I'm 32 btw, and I don't consider myself "old" like millennials often exaggerate....32 is still young, but time creeps along for all people and there is one thing that when I see it, it makes me have sort of an odd dread feeling.
People will post memes of like "this show is now X amount of years old...feel old yet?"
And that stuff never does. But the one thing that makes me go "that can't be right....that must be a glitch...it can't be that old" is those rare times I come across a Youtube video that was uploaded near the beginning, like a video from 2007 or something and the video will say "uploaded 15 years ago, or 16 years ago"
That one hits me in the gut every time. I remember in middle school Youtube being a new thing and it doesn't feel like the type of thing that is half my lifetime ago..It feels such a modern, part of this crap society that when I stumble across videos that were 16 years ago....I don't know...it gives me a similar feeling like when you watch a black mirror episode...there's something dystopian feeling about it.

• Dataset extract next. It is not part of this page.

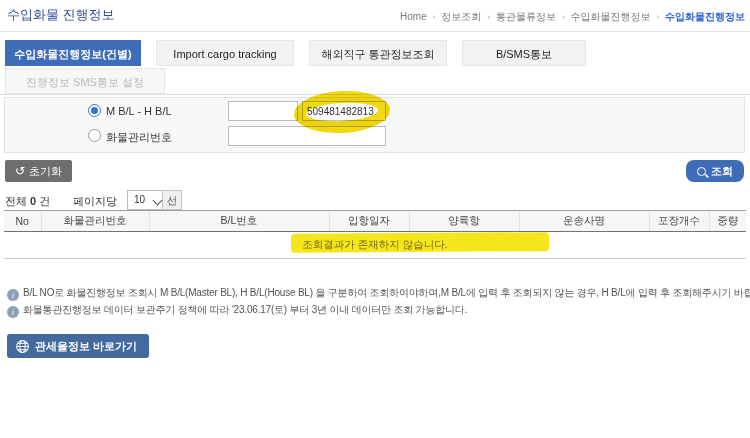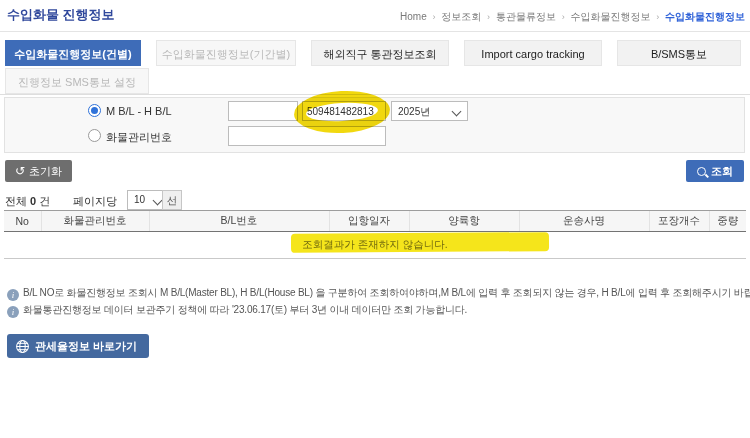"수입화물 진행정보" .page-title { font-weight: bold -> normal }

seriously? i thought it was just me having that problem
It's fairly widespread but there is not an even split as to how it is experienced.
Those who do notice report that it feels a bit weird (an understatement, frankly), like time became disjunct in roughly around 2020, and those who don't notice seemingly completely accept the lack of novel social input since (and probably weren't paying very much attention to time in any meaningful sense prior to The Event anyway).
There is a fierce rigidity in those who don't notice relative to their nonacceptance that anything seems off, a complete rejection of any event unfoldment which had altered the social machine known as 'the public.' Furthermore, metaphorically, the wheat and the chaff are now subliminally (and openly) arguing with each other about who is actually the wheat in this scenario, which is why each group perceives the other to be acting a bit 'off.'
I've seen some on the left call for reeducation camps and some on the right calling for asylums to be reopened, and neither is a great sign of the times to come if we can't have honest conversations about what actually happened and what that happening has done to the public's psyche.
That's my sibling. They were not impacted by COVID overreaction because they didn't have kids, careers, mortgages, a business to run (all of which I did). So I became super frustrated with the times and they were like wHaT ArE yOu TaLkiNg AbOuT?! When your daily routine consists of day drinking and video games and you have zero responsibility because of nepotism, yeah, nothing seemed to change much.